**Brief:**
From the first line to the last, write out the records exactly.

**Records provided:**
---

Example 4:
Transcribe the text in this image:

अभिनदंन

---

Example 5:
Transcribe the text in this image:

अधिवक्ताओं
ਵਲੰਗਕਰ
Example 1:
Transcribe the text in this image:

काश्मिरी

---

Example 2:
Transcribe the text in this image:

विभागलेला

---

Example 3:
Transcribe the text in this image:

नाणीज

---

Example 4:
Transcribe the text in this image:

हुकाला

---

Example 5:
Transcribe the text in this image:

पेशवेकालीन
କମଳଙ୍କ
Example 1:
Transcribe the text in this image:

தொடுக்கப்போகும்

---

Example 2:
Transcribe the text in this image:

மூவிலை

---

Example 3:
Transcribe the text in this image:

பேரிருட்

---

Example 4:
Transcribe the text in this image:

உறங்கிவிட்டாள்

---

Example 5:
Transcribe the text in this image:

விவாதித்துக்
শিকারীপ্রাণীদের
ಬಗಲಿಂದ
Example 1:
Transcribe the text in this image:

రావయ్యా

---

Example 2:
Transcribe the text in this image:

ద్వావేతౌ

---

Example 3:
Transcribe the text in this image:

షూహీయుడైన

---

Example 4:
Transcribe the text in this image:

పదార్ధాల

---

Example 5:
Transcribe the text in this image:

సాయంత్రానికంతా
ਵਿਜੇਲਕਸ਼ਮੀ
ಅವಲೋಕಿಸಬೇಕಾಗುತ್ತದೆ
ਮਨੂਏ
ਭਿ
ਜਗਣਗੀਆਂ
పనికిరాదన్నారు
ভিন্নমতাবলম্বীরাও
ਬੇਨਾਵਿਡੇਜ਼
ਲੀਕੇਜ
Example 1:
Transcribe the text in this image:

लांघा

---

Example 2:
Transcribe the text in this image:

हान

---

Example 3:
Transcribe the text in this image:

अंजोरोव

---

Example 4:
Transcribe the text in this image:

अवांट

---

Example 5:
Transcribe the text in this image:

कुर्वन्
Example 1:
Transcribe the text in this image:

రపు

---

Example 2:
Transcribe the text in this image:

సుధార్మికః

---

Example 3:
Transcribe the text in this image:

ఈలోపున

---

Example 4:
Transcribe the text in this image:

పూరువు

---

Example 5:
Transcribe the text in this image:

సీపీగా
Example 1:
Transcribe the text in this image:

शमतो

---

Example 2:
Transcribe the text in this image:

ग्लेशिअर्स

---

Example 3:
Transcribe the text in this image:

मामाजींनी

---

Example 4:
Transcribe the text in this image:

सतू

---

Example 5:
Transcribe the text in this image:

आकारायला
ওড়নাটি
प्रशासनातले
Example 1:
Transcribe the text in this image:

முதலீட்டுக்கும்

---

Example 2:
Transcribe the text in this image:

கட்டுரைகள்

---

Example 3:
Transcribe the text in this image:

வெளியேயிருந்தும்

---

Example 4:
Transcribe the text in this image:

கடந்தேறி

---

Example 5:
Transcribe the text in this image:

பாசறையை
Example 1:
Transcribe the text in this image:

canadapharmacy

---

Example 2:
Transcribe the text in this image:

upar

**Output:**
---

Example 4:
Transcribe the text in this image:

अभिनदंन

---

Example 5:
Transcribe the text in this image:

अधिवक्ताओं
ਵਲੰਗਕਰ
Example 1:
Transcribe the text in this image:

काश्मिरी

---

Example 2:
Transcribe the text in this image:

विभागलेला

---

Example 3:
Transcribe the text in this image:

नाणीज

---

Example 4:
Transcribe the text in this image:

हुकाला

---

Example 5:
Transcribe the text in this image:

पेशवेकालीन
କମଳଙ୍କ
Example 1:
Transcribe the text in this image:

தொடுக்கப்போகும்

---

Example 2:
Transcribe the text in this image:

மூவிலை

---

Example 3:
Transcribe the text in this image:

பேரிருட்

---

Example 4:
Transcribe the text in this image:

உறங்கிவிட்டாள்

---

Example 5:
Transcribe the text in this image:

விவாதித்துக்
শিকারীপ্রাণীদের
ಬಗಲಿಂದ
Example 1:
Transcribe the text in this image:

రావయ్యా

---

Example 2:
Transcribe the text in this image:

ద్వావేతౌ

---

Example 3:
Transcribe the text in this image:

షూహీయుడైన

---

Example 4:
Transcribe the text in this image:

పదార్ధాల

---

Example 5:
Transcribe the text in this image:

సాయంత్రానికంతా
ਵਿਜੇਲਕਸ਼ਮੀ
ಅವಲೋಕಿಸಬೇಕಾಗುತ್ತದೆ
ਮਨੂਏ
ਭਿ
ਜਗਣਗੀਆਂ
పనికిరాదన్నారు
ভিন্নমতাবলম্বীরাও
ਬੇਨਾਵਿਡੇਜ਼
ਲੀਕੇਜ
Example 1:
Transcribe the text in this image:

लांघा

---

Example 2:
Transcribe the text in this image:

हान

---

Example 3:
Transcribe the text in this image:

अंजोरोव

---

Example 4:
Transcribe the text in this image:

अवांट

---

Example 5:
Transcribe the text in this image:

कुर्वन्
Example 1:
Transcribe the text in this image:

రపు

---

Example 2:
Transcribe the text in this image:

సుధార్మికః

---

Example 3:
Transcribe the text in this image:

ఈలోపున

---

Example 4:
Transcribe the text in this image:

పూరువు

---

Example 5:
Transcribe the text in this image:

సీపీగా
Example 1:
Transcribe the text in this image:

शमतो

---

Example 2:
Transcribe the text in this image:

ग्लेशिअर्स

---

Example 3:
Transcribe the text in this image:

मामाजींनी

---

Example 4:
Transcribe the text in this image:

सतू

---

Example 5:
Transcribe the text in this image:

आकारायला
ওড়নাটি
प्रशासनातले
Example 1:
Transcribe the text in this image:

முதலீட்டுக்கும்

---

Example 2:
Transcribe the text in this image:

கட்டுரைகள்

---

Example 3:
Transcribe the text in this image:

வெளியேயிருந்தும்

---

Example 4:
Transcribe the text in this image:

கடந்தேறி

---

Example 5:
Transcribe the text in this image:

பாசறையை
Example 1:
Transcribe the text in this image:

canadapharmacy

---

Example 2:
Transcribe the text in this image:

upar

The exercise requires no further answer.